The website says it has a "banya" for washing up. In my experience, a banya is a steam room/sauna. There is no mention of a shower or hot water. Not that you'll be sweating on the river, but you should probably clarify that with them. 

Also, find out what the cuisine is. It's probably meatloaf, spagetti, etc (regular tent camp food), but check on that. Find out what "a variety of soft drinks and juices" is. In many cases "juice" means Tang. Been there, done that.

Kodiak is notorious for bad weather, which causes airline problems. Basically, the one end of the runway is the ocean, and the other is a 2500' mountain. Because of that, pilots must be able to see the runway and commit to land from 3.5 miles out in the ocean so if not they have adequate space to go around before hitting the mountain. Often you don't have 3.5 miles of visibility, or the ceiling is below 600' which means you're going around. Some days they get in on the first try, some days they get in after trying a few times, and some times they try a few times and head back to Anchorage. I'd plan on getting into Kodiak a day early and spending the night, just to have a margin of safety. Plan on the same thing on the way out getting back to Anchorage. Just because the float plane can fly low and get you back to Kodiak from the Ayakulik doesn't mean that the plane will get in from Anchorage to take you back. The one time I went to Kodiak pretty much everybody was talking about the times they didn't get in. Luckily the weather was good enough that we made it on the first shot. 

The website states "Eight or more hours of guided fishing each day. Un-guided fishing in the evenings." In early October it's just light enough to wear sunglasses and fly fish by about 8:30. Some rivers fish well even when it's really cold (around freezing or below) in the early morning in the fall. Some don't and it's not worth fishing until 10 or 11 when it warms up. I don't know about the Ayakulik. It'll be pitch black by 7pm. Earlier in the season you'll have that unguided fishing option, but from late September on, it's really not. Once you get done eating supper it's going to be really, really dark.

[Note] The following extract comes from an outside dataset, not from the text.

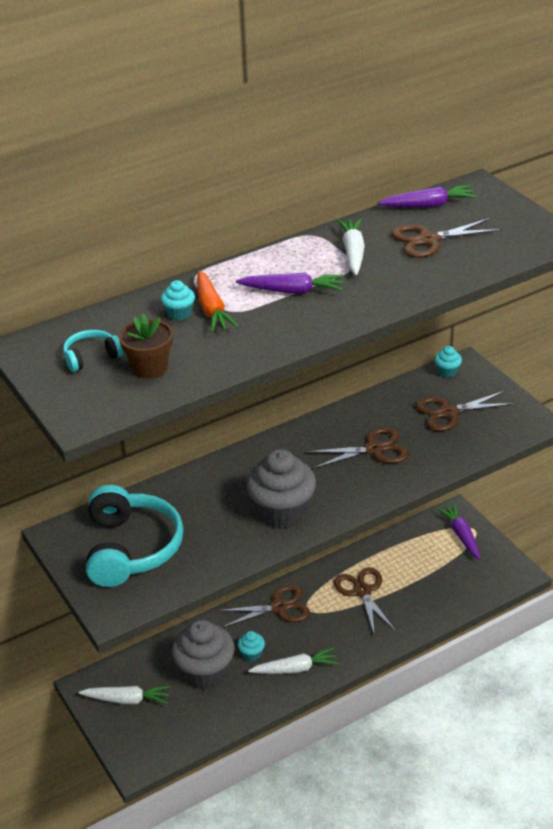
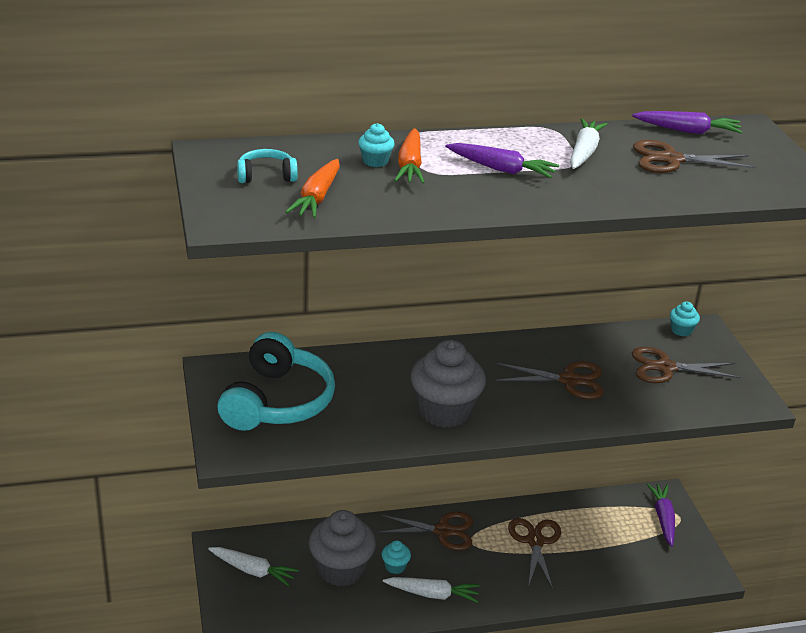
camera: 15 degrees right, 5 degrees down
brown flower pot [119,314,173,379] -> orange carrot [285,159,340,218]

Ask them how many other anglers you can expect to see on the river in a day. I don't know how much pressure the Ayakulik gets. I don't think it's a whole lot, but I'm not sure.

The price seems in-line with other tent camp operations. Some are higher, some are lower. The higher priced ones are even more in the boonies, which means higher expenses for getting everything (including you) to the lodge.

After re-reading this, it looks like I'm being really tough on this operation. I'm not trying to be. I'm just pointing out POTENTIAL "gotchas." Everything I've heard from those who have fished the Ayakulik was good.

Call these folks up, talk to them, ask them plenty of questions, and get a feel for the people and the operation they run. If they seem like they're painting too pretty of a picture, then that could be a red flag. Ask them what all you need to bring and just as important, what NOT to bring. Do some internet searching for reviews of the camp.

I hope this helps.


----------



## a (Oct 2, 2007)

Im still undecided,...where would u go? I have a spey rod, and several 9 footers in most weights, .....u certainly have been helpful....thanks


----------



## Boboe (Feb 4, 2013)

I guide and fly for Alaska Sportsman's Lodge on the Kvichak. I've been there since '08. www.fishasl.com

I'd take an 8 or 9 weight single-handed rod with a floating and sink tip to the Ayakulik, but the best info would come from asking the guys running that outfit what to bring.


----------



## Boboe (Feb 4, 2013)

I misread your question as "Where DO you go?" as opposed to "Where WOULD you go?" If you've got the budget for it, then the answer doesn't change, although we don't fish steelhead. Our rainbows come out of large lakes like Iliamna and Naknek, are chrome silver with very little pink, and fight super hard. It's just like steelheading except they don't get quite as big. We catch fish over 30", but rainbows 24"-28" are much more common, and you can catch a lot more of them than you would steelhead. 

If your budget is around the $4k mark and you want to fly fish for big rainbows or steelhead, you can look into fishing the Situk River in Yakutat. There's a good bit of info here: http://www.situk.net/lodging.htm

If you've got more dough, look into hitting up the Alaskan Peninsula with Hoodoo Lodge hoodoofishing.net or Sandy River Lodge http://www.aleutianadventures.com/alaska-fishing-lodge/, or of course, come fish with us at Alaska Sportsman's Lodge www.fishasl.com and chase big, chrome rainbows. 

The following fish are rainbows, not steelhead. These are some of the jumbos we occasionally manage to land. Most of the time they get away. They're amazing fish.

30 inch









31.75 inch









29 inch









29.5 inch









28 inch









29 inch









31 inch









And of course there's other stuff to fish for too.


----------